Het gaat steeds harder regenen
Anderen schuilen onder een boom
Jij fietst door: je bent immers al nat
Wachtend voor een stoplicht
vraag je je af waarom je in de vorige zin het woord immers gebruikte
Het water loopt inmiddels
van je enkels je schoenen in
Of waarom inmiddels
Dat moet toch anders kunnen?
Als je straks de trap op loopt
maken de zolen een zompig geluid
dat in het Engels beter klinkt.

Je zegt tegen niemand in het bijzonder
dat je zin in inktvis hebt.

Zin

En al die mensen die er nu nog zijn, en die ik nooit
zal zoenen en met wie ik nooit naar bed zal gaan, en
nooit meer die verwachtingsvolle avonden, de wijn, de
geile sms’jes van tevoren en de onbekende bedden, dat
gehannes met condooms en nooit meer dat
verzadigde gevoel van geile schaamte achteraf, en dan

vooral die woest aantrekkelijke rooie viking met
die boot, die me beloofde alle hoeken
alle gaten overal te nemen laten zien, ook hij
zal nooit meer proeven van mijn lijf omdat ik

jou nu ken, jouw trillend lichaam van het licht, je
glimlach haperend, je hand een vraag waarop ik
altijd antwoord geven wil, de druppels die
je lekt op mij, in mij, zijn helder
helderder dan ooit, de blijvende verbijstering:
ik ben het echt, ik kijk naar jou, ik zie je graag.

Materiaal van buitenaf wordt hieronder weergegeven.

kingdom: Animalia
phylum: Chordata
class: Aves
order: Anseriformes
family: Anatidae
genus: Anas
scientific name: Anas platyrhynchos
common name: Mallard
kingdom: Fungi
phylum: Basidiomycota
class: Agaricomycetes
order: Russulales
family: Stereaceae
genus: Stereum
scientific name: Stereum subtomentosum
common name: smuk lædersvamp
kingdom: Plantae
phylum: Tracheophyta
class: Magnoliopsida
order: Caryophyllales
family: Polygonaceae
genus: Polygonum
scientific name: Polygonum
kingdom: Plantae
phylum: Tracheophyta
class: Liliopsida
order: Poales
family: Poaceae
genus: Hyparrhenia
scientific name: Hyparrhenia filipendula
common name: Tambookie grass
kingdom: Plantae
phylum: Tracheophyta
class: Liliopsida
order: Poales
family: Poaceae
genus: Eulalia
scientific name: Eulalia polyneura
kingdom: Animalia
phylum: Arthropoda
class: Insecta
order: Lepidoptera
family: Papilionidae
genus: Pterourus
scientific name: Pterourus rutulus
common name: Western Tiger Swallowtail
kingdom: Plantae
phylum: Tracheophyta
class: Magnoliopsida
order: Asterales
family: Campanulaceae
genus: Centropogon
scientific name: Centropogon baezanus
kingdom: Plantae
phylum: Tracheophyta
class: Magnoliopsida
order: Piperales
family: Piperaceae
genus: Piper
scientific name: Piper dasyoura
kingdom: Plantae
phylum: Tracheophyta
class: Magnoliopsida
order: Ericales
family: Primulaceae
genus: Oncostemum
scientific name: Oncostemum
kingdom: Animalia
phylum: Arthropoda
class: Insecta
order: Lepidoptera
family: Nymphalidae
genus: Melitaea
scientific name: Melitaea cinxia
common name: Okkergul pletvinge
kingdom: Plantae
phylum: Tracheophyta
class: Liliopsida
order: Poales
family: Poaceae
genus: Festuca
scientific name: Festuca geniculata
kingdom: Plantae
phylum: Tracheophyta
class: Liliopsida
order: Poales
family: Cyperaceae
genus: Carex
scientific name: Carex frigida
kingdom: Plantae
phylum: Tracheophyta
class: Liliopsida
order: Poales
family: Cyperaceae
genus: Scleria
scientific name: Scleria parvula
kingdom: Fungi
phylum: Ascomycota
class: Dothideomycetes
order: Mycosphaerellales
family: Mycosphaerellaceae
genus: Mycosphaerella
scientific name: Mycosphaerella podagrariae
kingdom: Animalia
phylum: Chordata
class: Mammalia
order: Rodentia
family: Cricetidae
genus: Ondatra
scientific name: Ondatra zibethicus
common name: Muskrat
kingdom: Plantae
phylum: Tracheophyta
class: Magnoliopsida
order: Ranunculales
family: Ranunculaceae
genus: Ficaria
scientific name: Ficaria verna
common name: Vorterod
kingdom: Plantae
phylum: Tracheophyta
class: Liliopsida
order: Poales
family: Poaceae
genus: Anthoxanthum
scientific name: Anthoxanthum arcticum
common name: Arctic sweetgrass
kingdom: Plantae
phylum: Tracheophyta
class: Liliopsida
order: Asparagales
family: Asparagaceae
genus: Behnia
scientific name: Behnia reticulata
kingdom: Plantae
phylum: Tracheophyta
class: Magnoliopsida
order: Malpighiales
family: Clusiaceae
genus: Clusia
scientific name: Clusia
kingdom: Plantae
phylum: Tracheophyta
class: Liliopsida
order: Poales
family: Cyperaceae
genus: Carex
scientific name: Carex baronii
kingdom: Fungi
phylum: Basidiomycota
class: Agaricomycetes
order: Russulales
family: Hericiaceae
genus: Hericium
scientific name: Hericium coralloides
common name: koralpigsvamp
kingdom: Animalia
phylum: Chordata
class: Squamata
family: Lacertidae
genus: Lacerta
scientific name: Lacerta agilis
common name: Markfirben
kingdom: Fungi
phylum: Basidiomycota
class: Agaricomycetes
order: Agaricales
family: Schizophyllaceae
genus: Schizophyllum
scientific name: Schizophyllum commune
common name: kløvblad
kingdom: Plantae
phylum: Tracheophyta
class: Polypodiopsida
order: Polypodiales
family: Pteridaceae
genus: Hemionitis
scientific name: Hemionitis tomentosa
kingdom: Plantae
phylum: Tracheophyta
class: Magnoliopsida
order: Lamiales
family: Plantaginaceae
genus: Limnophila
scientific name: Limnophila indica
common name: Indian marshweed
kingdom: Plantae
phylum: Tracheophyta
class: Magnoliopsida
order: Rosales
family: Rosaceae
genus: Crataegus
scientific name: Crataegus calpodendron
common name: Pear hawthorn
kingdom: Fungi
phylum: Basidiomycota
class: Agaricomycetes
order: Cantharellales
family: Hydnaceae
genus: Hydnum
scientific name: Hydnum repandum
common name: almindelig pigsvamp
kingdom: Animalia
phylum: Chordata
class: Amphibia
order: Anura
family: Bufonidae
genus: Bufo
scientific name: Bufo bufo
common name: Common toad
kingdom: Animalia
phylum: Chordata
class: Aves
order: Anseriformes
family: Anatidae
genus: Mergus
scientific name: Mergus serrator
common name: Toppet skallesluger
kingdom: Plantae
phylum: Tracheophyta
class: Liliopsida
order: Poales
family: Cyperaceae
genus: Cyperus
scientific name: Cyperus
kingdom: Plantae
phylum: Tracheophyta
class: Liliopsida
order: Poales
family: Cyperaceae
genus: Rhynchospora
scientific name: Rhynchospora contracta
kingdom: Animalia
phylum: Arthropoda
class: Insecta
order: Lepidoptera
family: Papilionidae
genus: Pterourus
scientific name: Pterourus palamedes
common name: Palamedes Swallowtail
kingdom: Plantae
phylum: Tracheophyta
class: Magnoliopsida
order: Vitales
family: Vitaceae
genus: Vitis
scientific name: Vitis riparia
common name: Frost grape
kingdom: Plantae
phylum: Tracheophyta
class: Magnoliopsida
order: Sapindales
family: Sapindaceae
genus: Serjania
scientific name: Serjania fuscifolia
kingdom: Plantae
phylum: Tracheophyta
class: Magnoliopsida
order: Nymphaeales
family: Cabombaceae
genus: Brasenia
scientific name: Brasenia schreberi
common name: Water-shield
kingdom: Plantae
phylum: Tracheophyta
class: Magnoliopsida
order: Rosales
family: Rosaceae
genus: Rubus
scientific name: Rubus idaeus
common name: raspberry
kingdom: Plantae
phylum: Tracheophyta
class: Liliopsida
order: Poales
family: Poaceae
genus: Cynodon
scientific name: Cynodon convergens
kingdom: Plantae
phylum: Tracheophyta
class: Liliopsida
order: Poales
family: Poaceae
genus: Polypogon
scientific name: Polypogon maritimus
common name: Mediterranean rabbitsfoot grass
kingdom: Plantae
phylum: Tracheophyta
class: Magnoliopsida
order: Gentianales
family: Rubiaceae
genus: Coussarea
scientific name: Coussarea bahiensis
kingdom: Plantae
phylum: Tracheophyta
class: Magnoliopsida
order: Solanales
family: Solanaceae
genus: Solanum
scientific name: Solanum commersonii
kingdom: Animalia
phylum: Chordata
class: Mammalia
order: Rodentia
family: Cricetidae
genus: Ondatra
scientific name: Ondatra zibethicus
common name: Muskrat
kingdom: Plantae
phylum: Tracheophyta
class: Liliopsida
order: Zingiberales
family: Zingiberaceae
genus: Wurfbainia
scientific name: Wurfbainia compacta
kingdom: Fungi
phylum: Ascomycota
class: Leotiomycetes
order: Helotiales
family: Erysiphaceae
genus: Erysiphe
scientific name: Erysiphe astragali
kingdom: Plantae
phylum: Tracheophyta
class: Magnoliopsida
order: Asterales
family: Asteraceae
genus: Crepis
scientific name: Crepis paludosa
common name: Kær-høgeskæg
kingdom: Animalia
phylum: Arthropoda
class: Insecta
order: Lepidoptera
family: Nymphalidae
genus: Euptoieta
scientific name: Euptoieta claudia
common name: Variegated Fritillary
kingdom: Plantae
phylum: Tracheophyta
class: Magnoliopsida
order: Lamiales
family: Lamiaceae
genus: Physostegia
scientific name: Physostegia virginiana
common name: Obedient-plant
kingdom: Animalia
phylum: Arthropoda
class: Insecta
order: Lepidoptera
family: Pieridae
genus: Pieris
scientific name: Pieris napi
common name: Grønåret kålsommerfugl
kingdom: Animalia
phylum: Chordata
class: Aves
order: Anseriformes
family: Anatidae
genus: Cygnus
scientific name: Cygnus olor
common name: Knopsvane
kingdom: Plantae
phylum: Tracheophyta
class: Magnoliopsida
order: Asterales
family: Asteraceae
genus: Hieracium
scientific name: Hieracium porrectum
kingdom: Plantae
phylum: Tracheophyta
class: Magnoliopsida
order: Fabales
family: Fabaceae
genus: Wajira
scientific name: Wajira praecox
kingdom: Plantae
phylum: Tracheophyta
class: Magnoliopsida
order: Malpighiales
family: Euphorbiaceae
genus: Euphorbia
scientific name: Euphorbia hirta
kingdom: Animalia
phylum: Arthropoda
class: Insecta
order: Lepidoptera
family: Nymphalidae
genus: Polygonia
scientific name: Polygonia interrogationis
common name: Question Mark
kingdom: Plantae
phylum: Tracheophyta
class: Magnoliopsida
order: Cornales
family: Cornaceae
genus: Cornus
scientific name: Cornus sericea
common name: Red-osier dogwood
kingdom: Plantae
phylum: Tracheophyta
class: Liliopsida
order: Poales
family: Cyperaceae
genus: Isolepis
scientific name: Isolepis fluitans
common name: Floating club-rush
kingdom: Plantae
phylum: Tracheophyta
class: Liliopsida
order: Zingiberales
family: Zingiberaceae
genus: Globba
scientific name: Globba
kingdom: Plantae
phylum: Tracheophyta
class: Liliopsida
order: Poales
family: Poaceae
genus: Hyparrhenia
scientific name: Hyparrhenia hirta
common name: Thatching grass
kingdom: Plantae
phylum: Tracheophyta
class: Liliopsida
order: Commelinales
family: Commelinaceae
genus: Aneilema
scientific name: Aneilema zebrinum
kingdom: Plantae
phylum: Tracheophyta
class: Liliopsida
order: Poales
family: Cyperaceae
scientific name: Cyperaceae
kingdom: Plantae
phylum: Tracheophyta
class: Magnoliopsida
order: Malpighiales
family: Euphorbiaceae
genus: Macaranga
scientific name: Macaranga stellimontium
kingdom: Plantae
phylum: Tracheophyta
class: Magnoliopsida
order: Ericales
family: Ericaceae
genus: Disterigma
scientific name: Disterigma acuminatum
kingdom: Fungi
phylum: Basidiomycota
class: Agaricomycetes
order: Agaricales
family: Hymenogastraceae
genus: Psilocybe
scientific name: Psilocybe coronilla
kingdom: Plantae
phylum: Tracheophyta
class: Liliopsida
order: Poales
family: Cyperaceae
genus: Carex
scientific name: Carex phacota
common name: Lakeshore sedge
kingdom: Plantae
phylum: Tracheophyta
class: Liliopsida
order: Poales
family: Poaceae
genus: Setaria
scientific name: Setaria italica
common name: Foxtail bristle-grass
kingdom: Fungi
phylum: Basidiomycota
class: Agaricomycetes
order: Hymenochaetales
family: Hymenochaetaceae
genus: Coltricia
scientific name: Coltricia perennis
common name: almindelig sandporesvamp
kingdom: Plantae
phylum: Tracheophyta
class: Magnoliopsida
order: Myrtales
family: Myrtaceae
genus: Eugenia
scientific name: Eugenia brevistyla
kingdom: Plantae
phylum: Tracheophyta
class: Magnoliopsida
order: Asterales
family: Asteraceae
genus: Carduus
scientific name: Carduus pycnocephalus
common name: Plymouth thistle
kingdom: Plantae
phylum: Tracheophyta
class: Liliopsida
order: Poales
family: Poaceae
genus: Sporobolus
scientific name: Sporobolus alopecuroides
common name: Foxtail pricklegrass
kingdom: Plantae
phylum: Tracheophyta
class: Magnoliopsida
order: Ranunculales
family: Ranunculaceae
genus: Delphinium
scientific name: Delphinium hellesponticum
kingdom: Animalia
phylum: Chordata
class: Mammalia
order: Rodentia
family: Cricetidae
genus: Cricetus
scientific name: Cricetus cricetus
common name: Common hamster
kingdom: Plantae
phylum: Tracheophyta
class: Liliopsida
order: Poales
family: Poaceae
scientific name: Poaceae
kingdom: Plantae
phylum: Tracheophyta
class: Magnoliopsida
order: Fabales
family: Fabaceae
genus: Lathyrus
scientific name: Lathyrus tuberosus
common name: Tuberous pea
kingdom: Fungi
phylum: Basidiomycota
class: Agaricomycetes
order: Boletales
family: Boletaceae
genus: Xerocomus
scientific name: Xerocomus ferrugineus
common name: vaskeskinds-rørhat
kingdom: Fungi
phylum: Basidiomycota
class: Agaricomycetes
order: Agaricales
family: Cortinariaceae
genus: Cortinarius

Willem Thies (1973) was medeoprichter van het literaire punkrocktijdschrift Zeroxat. In 2006 debuteerde hij met de dichtbundel Toendra, die is bekroond met de C. Buddingh’-prijs. In 2008 volgde zijn tweede bundel, Na de vlakte, genomineerd voor de J.C. Bloemprijs, en in 2012 Twee vogels één kogel. Vorig jaar verscheen zijn vierde bundel: Meer mensen dan reddingsvesten. Vandaag brengen we nog twee gedichten van Thies.

*

Na het paringsritueel

voor Miguel Declercq

Iedereen weet: na de paartijd gaan lezer en schrijver huiswaarts,
somber geschminkt. Zij keren niet weder. Lang hield het water
je onder, maar je raakte aan land, hoestte, hapte lucht.
Een prent in het zand waar je lichaam zijn adem hervond,
zich hees op het continent. Je ontvluchtte de elektrische gesel
van de kwallen, hun drijvende koepels, klokken en schotels,
hun lange vangdraden, de kaken
van torpedovormige roofvissen.
Er was een welkomstfeest. Muziek. Rook.
Maar na het paringsritueel
gingen lezer en schrijver huiswaarts, ieder, terwijl de reptielen
op het droge kropen.

Aas

Een kreet als van een betrapte kat, de buizerd, vanuit zijn uitkijkpost in de lucht, hangend
tot de grashalmen wijken —

om zich omlaag te storten, of verstard op een hekpaal
wachtend op een wegkadaver. De wind

van een vrachtwagen, het uitvagen van een klein
leven, poten en kop intact, de vacht bij de romp

opengespleten als een rijpe gevallen vrucht.